Introduction: Eosinophilic Granulomatosis with Polyangiitis (EGPA) is a rare necrotizing vasculitis characterized by eosinophilic inflammation that was traditionally treated with corticosteroids associated with other immunosuppressants. Over the last years different biological therapies targeting IL-5/IL-5 receptor have become available and have been employed to tackle this challenging condition. Aim of the present study is to synthesis the evidence on the clinical presentation of this disease and on the efficacy of the newly available therapeutic strategies. Methods: In June 2024 PubMed, Embase and the Cochrane library were searched for studies reporting on EGPA patients being treated by means of different anti IL-5 or anti eosinophils biological therapies. Risk of bias was assessed through the ROBINS-I and RoB2 tools according to study design.
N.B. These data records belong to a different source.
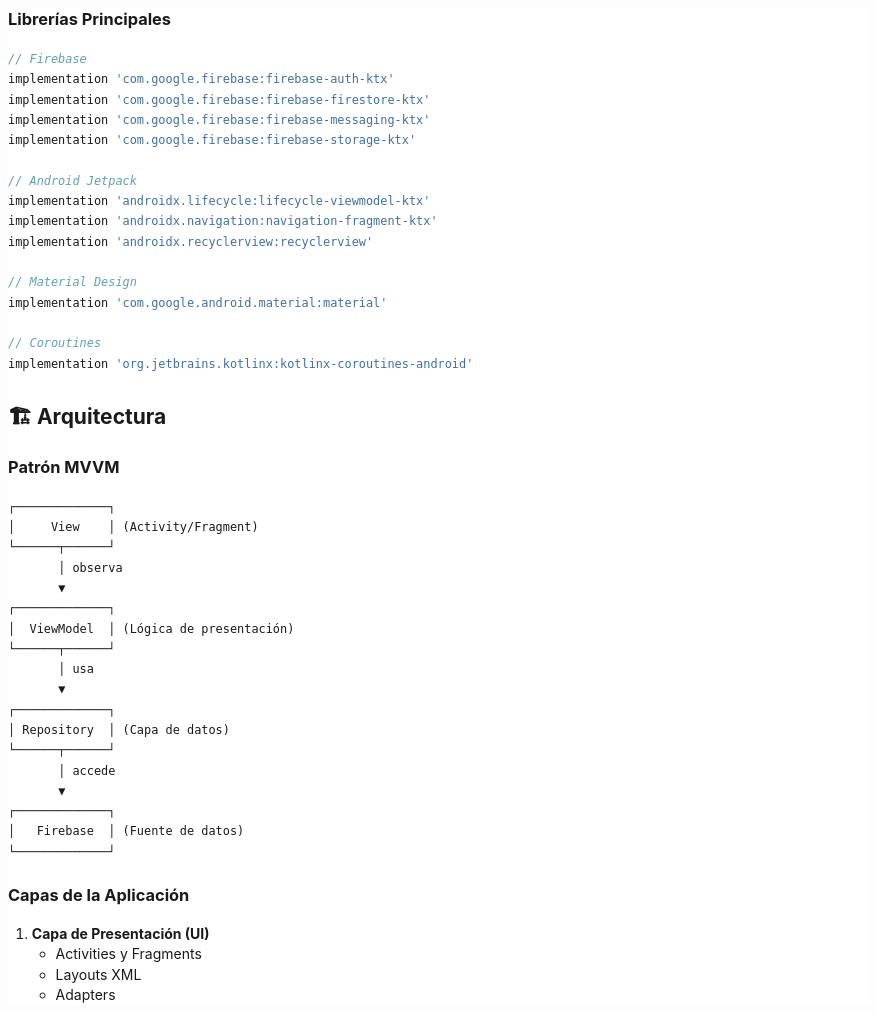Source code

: ### Librerías Principales
```gradle
// Firebase
implementation 'com.google.firebase:firebase-auth-ktx'
implementation 'com.google.firebase:firebase-firestore-ktx'
implementation 'com.google.firebase:firebase-messaging-ktx'
implementation 'com.google.firebase:firebase-storage-ktx'

// Android Jetpack
implementation 'androidx.lifecycle:lifecycle-viewmodel-ktx'
implementation 'androidx.navigation:navigation-fragment-ktx'
implementation 'androidx.recyclerview:recyclerview'

// Material Design
implementation 'com.google.android.material:material'

// Coroutines
implementation 'org.jetbrains.kotlinx:kotlinx-coroutines-android'
```

## 🏗 Arquitectura

### Patrón MVVM

```
┌─────────────┐
│     View    │ (Activity/Fragment)
└──────┬──────┘
       │ observa
       ▼
┌─────────────┐
│  ViewModel  │ (Lógica de presentación)
└──────┬──────┘
       │ usa
       ▼
┌─────────────┐
│ Repository  │ (Capa de datos)
└──────┬──────┘
       │ accede
       ▼
┌─────────────┐
│   Firebase  │ (Fuente de datos)
└─────────────┘
```

### Capas de la Aplicación

1. **Capa de Presentación (UI)**
   - Activities y Fragments
   - Layouts XML
   - Adapters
Proportion meta-analysis was employed to synthetize data on EGPA clinical manifestations, while data on treatment outcomes was analyzed descriptively due to the high heterogeneity. Results: The present systematic review included 25 studies on a total of 1131 patients. Asthma was present in 99.2% of the patients, Sinonasal involvement in 87.0% and ANCA positivity in 22.8%. The explored treatments consisted in Benralizumab 30 mg every 4 weeks, Mepolizumab 100 mg or 300 mg every 4 weeks and Reslizumab 3mg/Kg every 4 weeks. All the anti-IL-5/IL-5 receptor molecules proved efficacious in remission control and corticosteroid tapering. Conclusion: The available data strongly suggests integrating anti IL-5/IL-5 receptor therapies into EGPA treatment strategies, to enhance patients’ outcomes and reduce the long term side effects of prolonged corticosteroid therapy.